▶ **Questions on the material**:
**1)** Summarize the text about the World Cup predictor in two sentences.
**2)** Reproduce everything in the text about the World Cup predictor from "One JSON file" down to "between is automated.".

▶ **Selected text**:
....................

A predictor that explains itself

The 2026 World Cup runs across Canada, the USA, and Mexico from June 11th. Forty-eight teams, 104 matches, a month of football. I wanted a hobby project to run alongside it — not just a bracket predictor, but one that narrates its own shifts as results come in. Claude writes the match summaries; a deterministic model handles the maths.

The site is fully static. No backend, no server-side rendering, no live API calls from the browser. A small Python pipeline runs on my laptop after each match, regenerates the JSON files, and I upload them to the host. Total cost across the tournament: about a dollar fifty.

One JSON file in, four JSON files out

The match-day workflow is deliberately spartan. Edit a results file, run a script, upload the resulting JSONs. Everything in between is automated.

....................

▶ **Source data**:
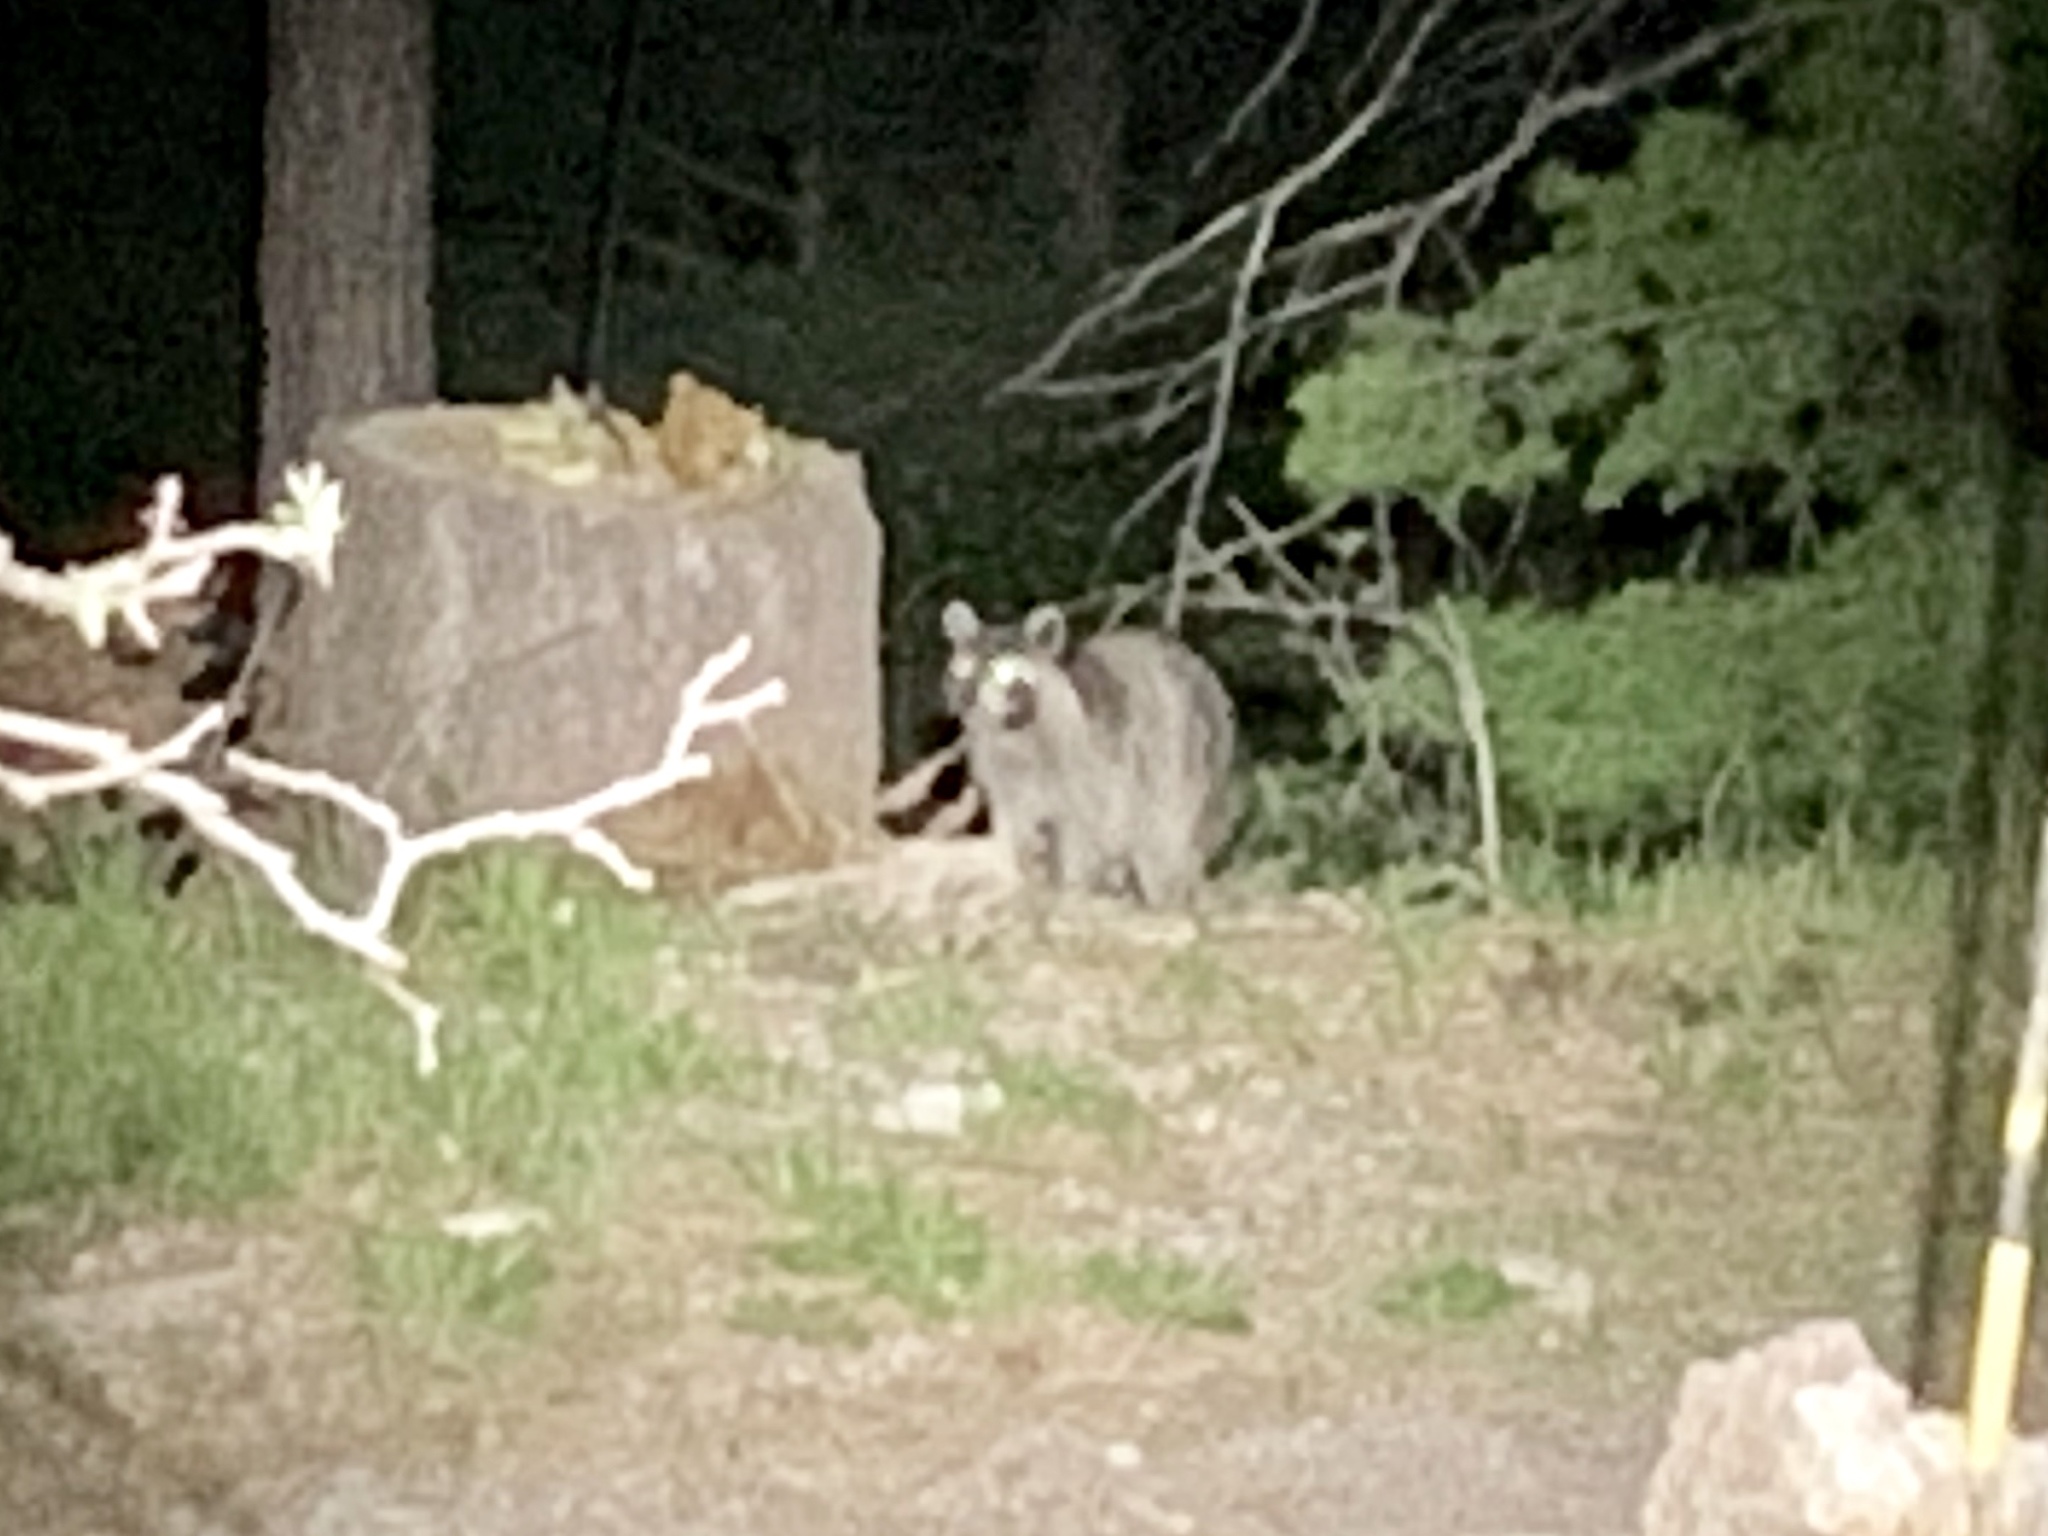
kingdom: Animalia
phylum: Chordata
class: Mammalia
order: Carnivora
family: Procyonidae
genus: Procyon
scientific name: Procyon lotor
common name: Raccoon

....................

▶ **Answer set**:
**1)** For the 2026 World Cup, which runs across Canada, the USA, and Mexico from June 11th, the author built a hobby predictor that narrates its own shifts as results come in, with Claude writing the match summaries and a deterministic model handling the math. The site is fully static: after each match, a small Python pipeline on a laptop regenerates the JSON files, which are then uploaded to the host, for a total cost of about a dollar fifty across the tournament.

**2)**
One JSON file in, four JSON files out

The match-day workflow is deliberately spartan. Edit a results file, run a script, upload the resulting JSONs. Everything in between is automated.